2010-09-15

Terry Jones and American Christianity

It's been a long time since I've written anything remotely theological at this blog but today I felt compelled to quickly discuss the Terry Jones Qur'an burning issue. And to be even more amazing, I am responding to something I read by my arch-nemesis Dan Phillips at Pyromaniacs, whose blog "Biblical Christianity" is often just another anti-Obama boilerplate. Surprisingly I agree with Dan on this issue:
According to associate pastor Wayne Sapp — yes, evidently a church with around 50 people has an associate pastor; go figure — said that God told them to do it.

"God is leading us right up to the moment. It's no different than Abraham and his son. God didn't tell him, 'Go right up to the point where you might sacrifice him.' He wanted him to be fully committed. We're prepared to do what we're called to do."
As a Reformed Christian, I believe the Bible clearly teaches Sola Scriptura - that the Bible contains all that Christians need to know about God, about the Christian faith, and about how to live their lives. Dan Phillips, despite his own political baggage (which means that he somehow thinks that Social welfare policies are forbidden by scripture; go figure) hits the nail right on the head at this point:
God told them to do it, then God told them not to do it. But when God told them to do it, they built in the wiggle that God might change His mind. Yet then when God tells them not to do it, there is no wiggle-room: "Not today, not ever. We're not going to go back and do it." Sounds final. Nice that "God" seems to have settled His mind on the issue, finally (I speak as a leaky-Canoneer).

.........

Let's be more specific: the Wayne Grudem type of Charismatics — and everyone who gives Grudem cover — "own" Pastor Jones.
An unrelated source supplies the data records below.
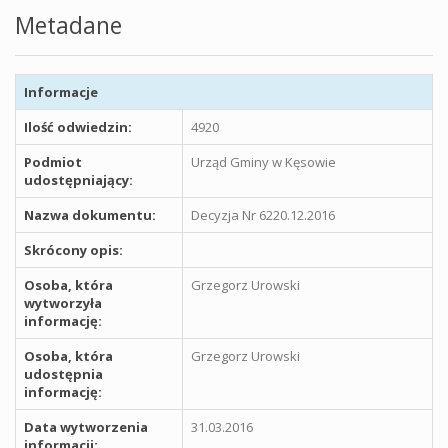
Metadane
Informacje
Ilość odwiedzin:
4920
Podmiot
Urząd Gminy w Kęsowie
udostępniający:
Nazwa dokumentu:
Decyzja Nr 6220.12.2016
Skrócony opis:
Osoba, która
Grzegorz Urowski
wytworzyła
informację:
Osoba, która
Grzegorz Urowski
udostępnia
informację:
Data wytworzenia
31.03.2016
informacji:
How so? They give Jones cover by their desperate re-defining and Clintoning-down of the Biblical gift of prophecy. What is prophecy, to Grudem? He explains it as the errant reporting of inerrant revelation. It is precisely like the old liberal redefinition of Biblical inspiration: the writers of Scripture received inerrant inspiration from God, but they wrote it down errantly. Grudem simply transfers this to NT prophets, instead of the writers of Scripture: they give errant reporting of spontaneous inerrant revelation. The message they receive is right, but it may be garbled in transmission.
And that is the issue. When Christians focus upon what God is supposedly trying to say to them, they often forget what God is actually saying. When a Christian spends his or her life trying to discern the Holy Spirit's secret messages via their own faulty radio transceiver, they will forget what God is trying to actually say in the Spirit inspired Word of God.

In many ways the Jones kerfuffle is no different from Christians who try to discern what special plan God has for them, while forgetting the most obvious plan of eternal life through Christ. In the end it is a reliance upon the subjective, which is interpreted and acted upon according to the amount of power that person has. If shut-in Joe Bloggs from dumpsville felt compelled to burn Qur'ans then no one would care; but a pastor with power over people in his church, that's a different issue.

So Dan Phillips is right, even though he's terribly and embarrassingly wrong on so many other issues. God can certainly speak through an Ass.